Outro tempo forte de leitura reflexiva são as férias. Tempo próprio para revisitar leituras fundadoras. Um amigo mandou-me um velho livro que ambos lêramos em meados do século passado. Folheio-o, agora, em páginas “digitalizadas, formatadas e fotocopiadas” com o mesmo prazer com que o releio. Foi uma sugestão motivadora: porque não rever as velhas fontes e reler, por exemplo, a República de Platão ou a Cidade de Deus de Sto. Agostinho ou a Divina Comédia de Dante ou a Bíblia de sempre?

Emmanuel Lévinas é um filósofo lituano francês, professor de filosofia na Universidade de Poitiers e, depois na Sorbonne, judeu que era, não deixou de refletir “sobre o hitlerismo”. Nessas reflexões “até se explicita a tese de que a cultura ocidental, cuja  nobre aspiração à verdade não se assegurava suficientemente em relação à tirania.” Se conhecer é tomar posse, um tal domínio, pode, contra a sua vontade traduzir-se em violência, tirania e guerra. O homem, feito de “medo e amor” acaba por aceitar a tirania, amando a própria consciência discordante.

Certo é que a república platónica desenvolve a cidade ideal e o conceito de liberdade na versão que os gregos tinham dela, privilégio dos sábios e dos fortes. Veio, depois, o conceito de liberdade cristão-ocidental, aquisitivo de autonomia pessoal e intencional inerente à própria dignidade da pessoa humana. Mas que não exlcui, que ao longo dos séculos se repetisse a expressão da tirania que Lévinas não deixou de conhecer – “o totalitarismo novecentista” – a que alude como “ética do temor”.

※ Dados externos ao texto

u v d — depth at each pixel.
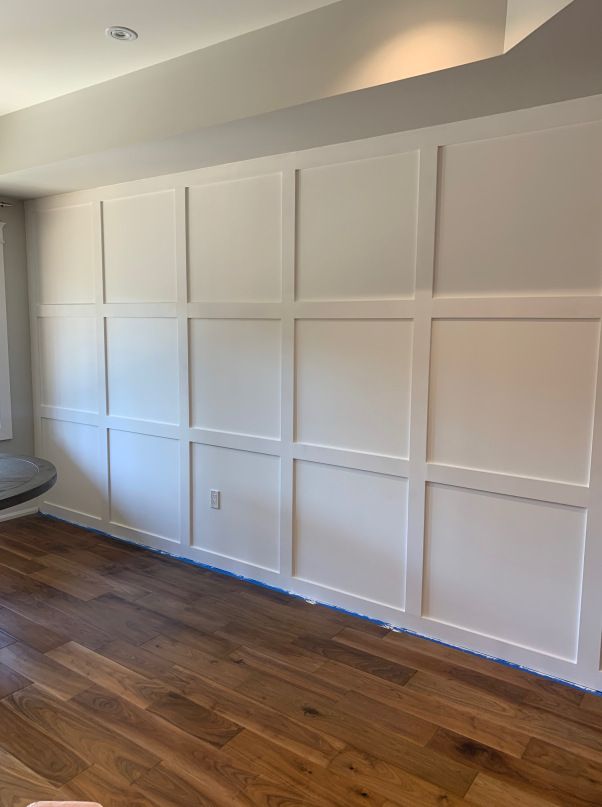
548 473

A quem lhe perguntara: “Como é que na sua obra se harmonizam esses dois modos de pensamento, o bíblico e o filosófico?” replicou dizendo que têm de se harmonizar. Fala do Deus do versículo, isto é, do Deus referido na Bíblia, não o tomando como substituto da prova na especulação filosófica, mas como “a medida do espírito” quando esta porventura lhe falte. Quer dizer, segundo as palavras de Lévinas: “o sentimento religioso, tal como o recebi, consistia mais no respeito pelos livros, a Bíblia e os seus comentadores tradicionais, do que em determinadas crenças (…) o sentimento de que a Bíblia é o Livro dos Livros, em que se dizem as coisas primeiras, as que se deviam dizer para que a vida humana tenha um sentido, é a extraordinária presença das suas personagens que, para mim, significam a transcendência.”.

As leituras de hoje são o espelho reflexivo do aqui e agora, do espírito do tempo. As velhas fontes apontam o sentido incontornavelmente humano com o qual ou sem o qual o hoje se ganha ou se perde, entendendo-o ou não. Esta quase devoção às fontes não terá a última palavra, mas pertence-lhes a primeira que é a mãe de todas as outras.